The one that I keep coming back to (and not just because I suck at
Ruby apps) is called Fossil
(https://www.fossil-scm.org/index.html/doc/trunk/www/index.wiki),
which is a distributed revision control system, bug/ticket tracker,
blog, and wiki.  It uses many of the same techniques as (and in fact
is compatible with) the revision control system Git
(http://git-scm.org/).  Again, it's accessed with a web browser,
everything is versioned, and multiple instances can synch up with one
another in a by-any-means-necessary approach.  Revision control is
good for more than just source code - a lot of us use it to help
manage our configuration files as well as things we write.  We can
check stuff we're working on into revision control if we wanted to.
We could definitely use the wiki and blog.  The ticket tracker could
be used to assign and keep track of tasks (ticket #31337: Create
Friendly AGI) that we're working on.  Fossil can automatically synch
off of a single server, or instances can synch off of each other and
merge the data.  It's cross platform.  And, if something does happen,
all it takes is a single instance of Fossil to re-bootstrap because
every node has... well.. everything.

We could import everything important into one of these systems and
others could set up and synch their own copies of the whole Zero State
superstructure.

Chat isn't particularly difficult: While we could set up our own
servers we could also just as easily take advantage of any and all
XMPP services out there.  There are skillions of them, and most of
them can cross-chat between one another.  I do that a lot with friends
aorund the world: My jabber.ccc.de account can talk to the endno.de
folks, the Blackbird folks, and so on.  If we really wanted to we
could set up our own XMPP servers.  But there are other ways.
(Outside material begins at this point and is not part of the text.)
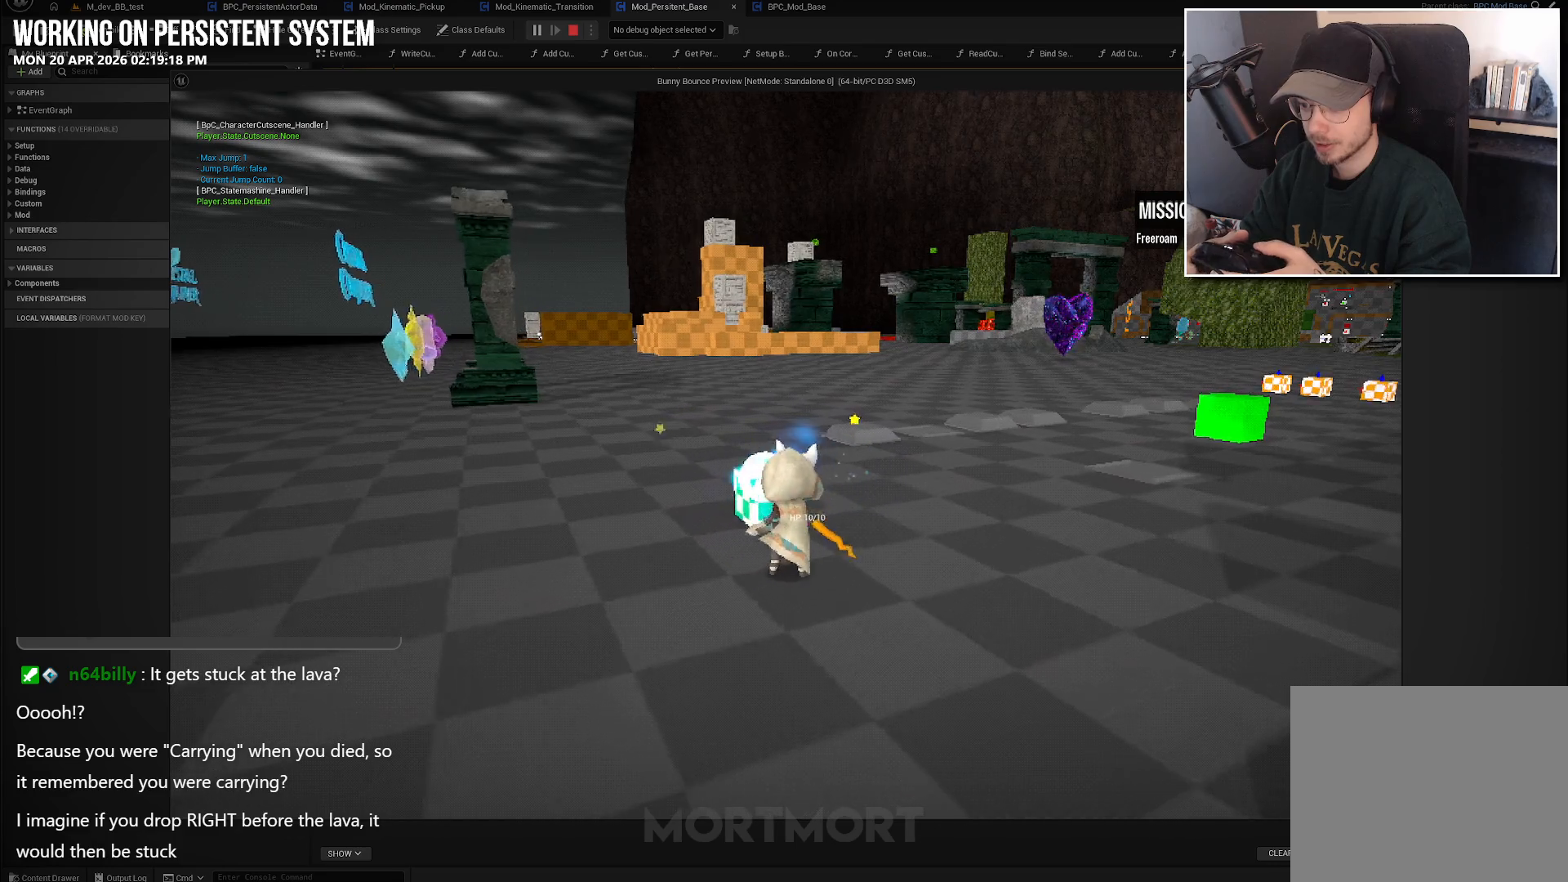
{"buttons": ["R2"], "left_stick": "center", "right_stick": "center", "events": [[133, "left_stick", "up"], [167, "R2", "up"], [367, "left_stick", "center"], [400, "R2", "down"]]}
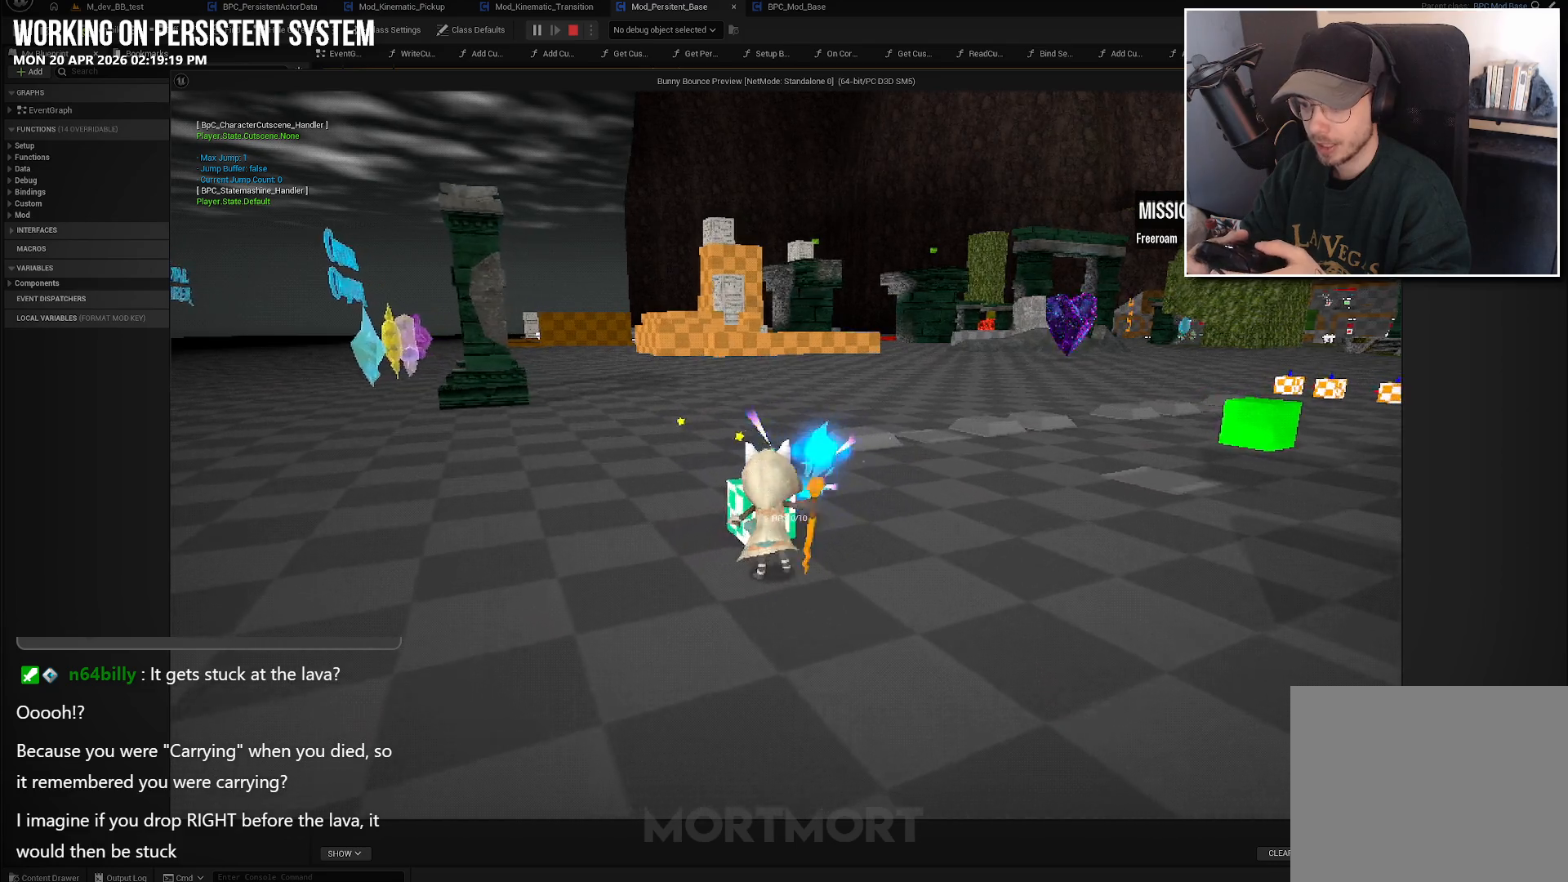
{"buttons": [], "left_stick": "down", "right_stick": "center", "events": [[100, "R2", "up"], [250, "R2", "down"], [433, "R2", "up"], [467, "left_stick", "down"]]}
Lately I've been experimenting with Litter
(https://github.com/ptony82/litter), a distributed microblogging
system written in Python.  Unpack it, run it, and it does pretty much
what you'd expect of Twitter.. save that it automatically seeks out
and finds other instances of Litter on the network using IP
multicasting and exchanges messages with them.  It's pretty nifty and
very lightweight.  I haven't tested it with Tor or I2P yet, though.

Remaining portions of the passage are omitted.